SOURCE: Elephant Talk Communications

Elephant Talk Communications

October 14, 2010 12:16 ET

Elephant Talk Communications, Inc. Announces Completion of Offering of Units Consisting of Common Stock and Warrants

AMSTERDAM, THE NETHERLANDS--(Marketwire - October 14, 2010) -  Elephant Talk Communications, Inc. (OTCBB: ETAK), an international provider of business software and services to the telecommunications and financial services industry, announced that it has completed the fourth and final closing of its private placement offering (the "Offering") of units comprised of one share of common stock, no par value (the "Common Stock") and warrants to purchase shares of Common Stock (the "Warrants," and together with the Common Stock, the "Units") to accredited investors. In aggregate, the Company raised $14,000,000 in gross proceeds on the sale of 11,666,686 Units. After payment of commissions, non-accountable expenses and other fees and expenses, the Company raised net proceeds of $12,340,908.

As a result of the Company raising in excess of $11,000,000 in the Offering, certain promissory notes aggregating $4,000,000 and $1,332,383 owned by QAT II Investments, SA, an investment entity related to certain of the Company's officers and directors ("QAT II"), automatically converted into Units at $1.20 per Unit. As a result, QAT II will be issued 4,443,654 shares of Common Stock and Warrants to purchase an aggregate of 4,443,654 shares of Common Stock. Additionally, certain bridge loans made by QAT II to the Company, including accrued interest, aggregating $2,793,188 (based on a conversion price of EUR 1.00 to $1.3929 on October 8, 2010) automatically converted into Units at $1.20 per Unit. The bridge loan conversion will result in the issuance of 2,327,657 shares of Common Stock and Warrants to purchase up to 2,327,657 shares of Common Stock.

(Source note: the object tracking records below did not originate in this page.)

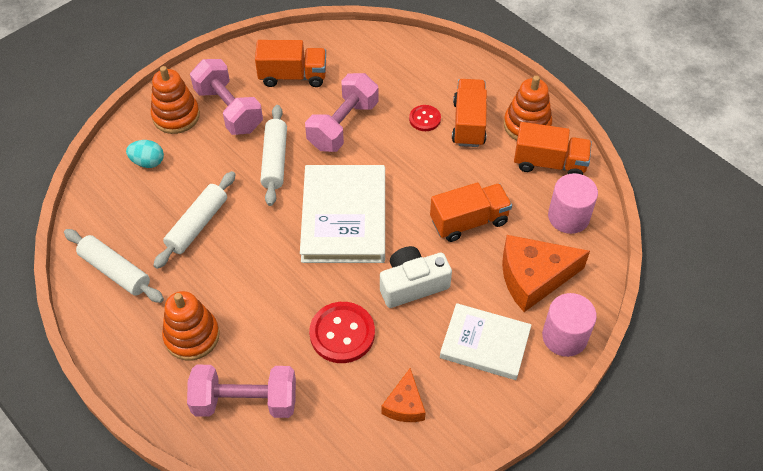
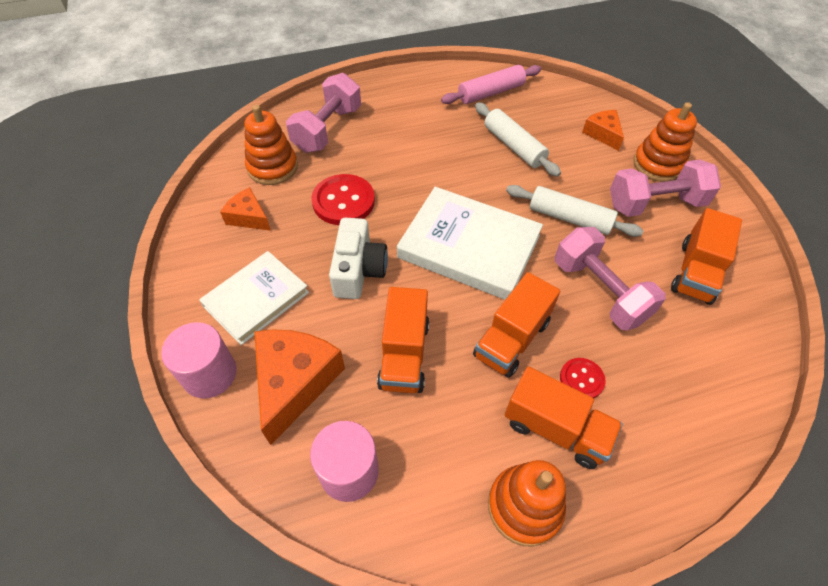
camera: 115 degrees right, 0 degrees up
(115, 271) = (491, 93): white rolling pin -> pink rolling pin
(148, 162) = (603, 134): turquoise egg -> orange cheese
(192, 336) = (404, 117): orange stacking toy -> orange stacking toy (272, 167)
(549, 163) = (444, 498): orange truck -> orange truck (511, 339)

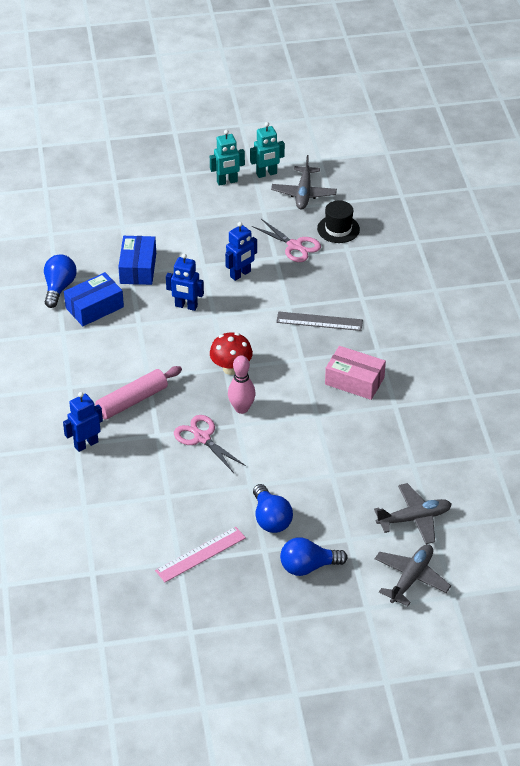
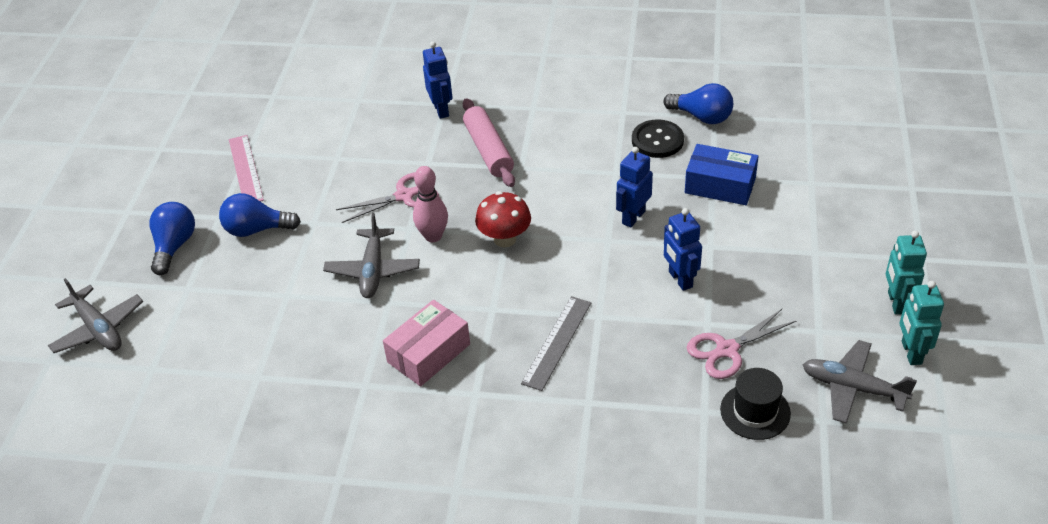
camera: 110 degrees right, 0 degrees up
(94, 307) = (657, 140): blue box -> black button
(414, 518) = (176, 354): grey plane -> grey plane (373, 270)

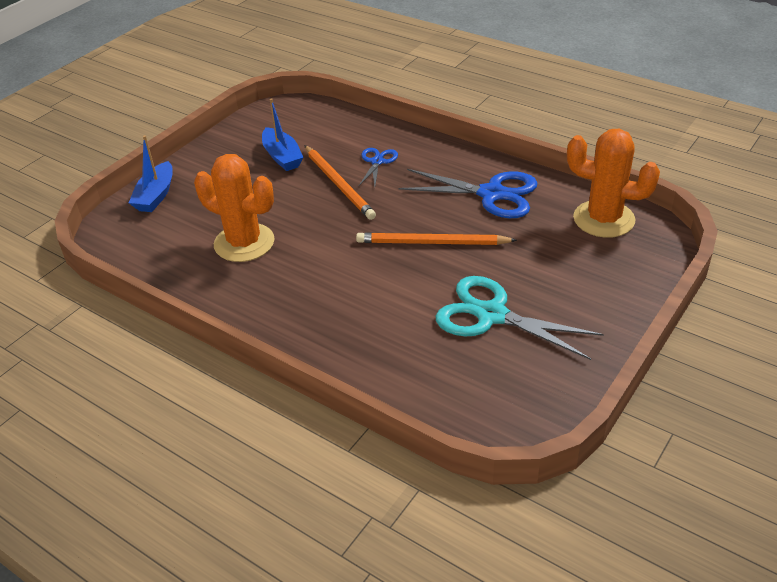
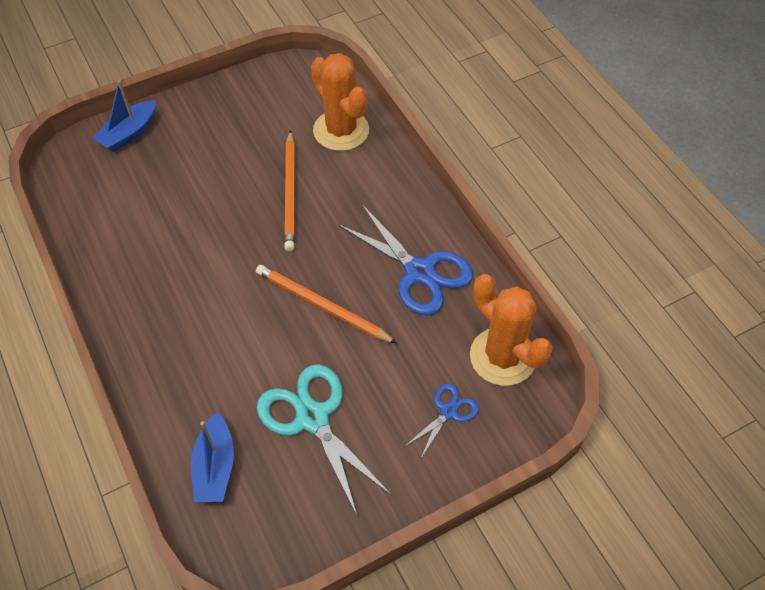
camera: 25 degrees right, 15 degrees up
(244, 243) = (164, 226): orange cactus -> orange cactus (341, 130)
(282, 157) = (264, 134): blue boat -> blue boat (215, 467)
(377, 161) = (344, 180): blue scissors -> blue scissors (448, 411)

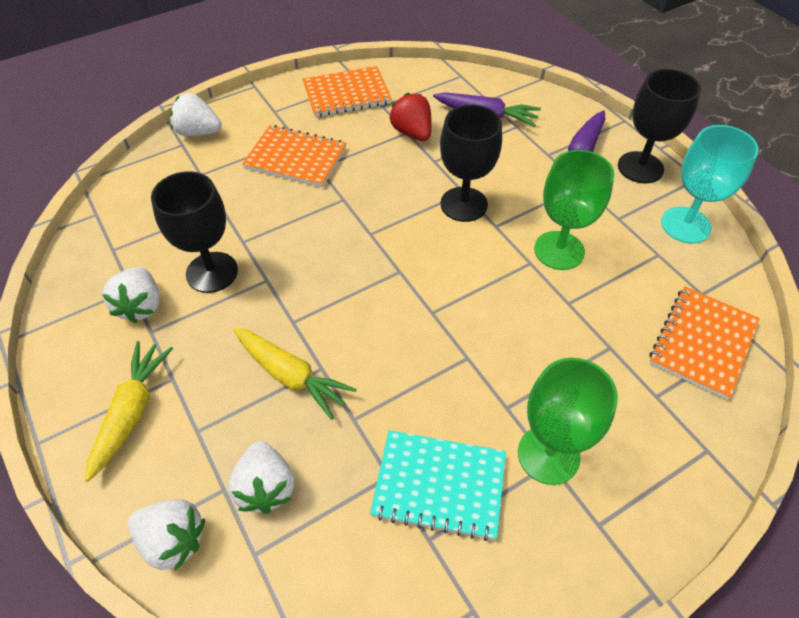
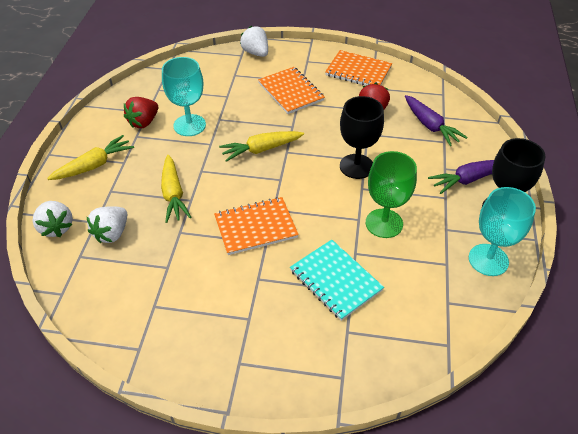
camera: 40 degrees right, 5 degrees down
(141, 306) = (143, 122): white strawberry -> red strawberry
(212, 272) = (189, 125): black goblet -> turquoise goblet
(338, 249) = (261, 149): none -> yellow carrot
(439, 485) = (184, 288): turquoise notebook -> turquoise notebook (335, 280)
(548, 455) = (252, 314): green goblet -> none
(702, 343) = (412, 326): orange notebook -> orange notebook (255, 227)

The Warrants sold in the Offering and issued to QAT II entitle the holders to purchase shares of Common Stock reserved for issuance thereunder for a period of five years from the date of issuance and contain certain anti-dilution rights on terms specified in the Warrants. In the event (i) the trading price of the Common Stock exceeds $2.25 for twenty consecutive trading days and (ii) there is an effective registration statement with a current prospectus on file with the Securities and Exchange Commission (the "Commission"), the Company has the option to redeem the Warrants. 

The Company is obligated to register the Common Stock underlying the Units and Warrants on a registration statement to be filed in connection with the Offering. In addition the investors are entitled to unlimited piggy-back registration rights.

The Units have not been registered under the Securities Act, or any state securities laws, and were offered and sold only in the United States and Europe to "accredited investors" (as defined in Rule 501(a) of the Securities Act) pursuant to an exemption from registration under Section 4(2) of the Securities Act. Neither the Commission nor any state securities commission or regulatory body has approved or disapproved the securities. Any representation to the contrary is a criminal offense.

Dawson James Securities, Inc. acted as selling agent in the Offering. Greenberg Traurig, LLP acted as counsel to Dawson James and Ellenoff Grossman & Schole LLP acted as counsel to the Company.

About Elephant Talk Communications

Elephant Talk Communications, Inc. (OTCBB: ETAK) is an international provider of business software and services to the telecommunications and financial services industry. The company enables both mobile carriers and virtual operators to offer a full suite of products, delivery platforms, support services, superior industry expertise and high quality customer service without substantial upfront investments from clients. Elephant Talk provides global telecommunication companies, mobile network operators, banks, supermarkets, consumer product companies, media firms, and other businesses a full suite of products and services that enables them to fully provide telecom services as part of their business offerings. The company offers various dynamic products that include remote health care, credit card fraud prevention, mobile internet ID security, multi-country discounted phone services, loyalty management services, and a whole range of other emerging customized mobile services. For more information visit

Forward Looking Statements

Certain statements contained herein constitute "forward-looking statements" within the meaning of the Private Securities Litigation Reform Act of 1995. Such statements may include, without limitation, statements with respect to the Company's plans and objectives, projections, expectations and intentions. These forward-looking statements are based on current expectations, estimates and projections about the Company's industry, management's beliefs and certain assumptions made by management. Readers are cautioned that any such forward-looking statements are not guarantees of future performance and are subject to certain risks, uncertainties and assumptions that are difficult to predict. Because such statements involve risks and uncertainties, the actual results and performance of the Company may differ materially from the results expressed or implied by such forward-looking statements. Given these uncertainties, readers are cautioned not to place undue reliance on such forward-looking statements. Unless otherwise required by law, the Company also disclaims any obligation to update its view of any such risks or uncertainties or to announce publicly the result of any revisions to the forward-looking statements made here. Additional information concerning certain risks and uncertainties that could cause actual results to differ materially from that projected or suggested is contained in the Company's filings with the Securities and Exchange Commission (SEC), copies of which are available from the SEC or may be obtained upon request from the Company.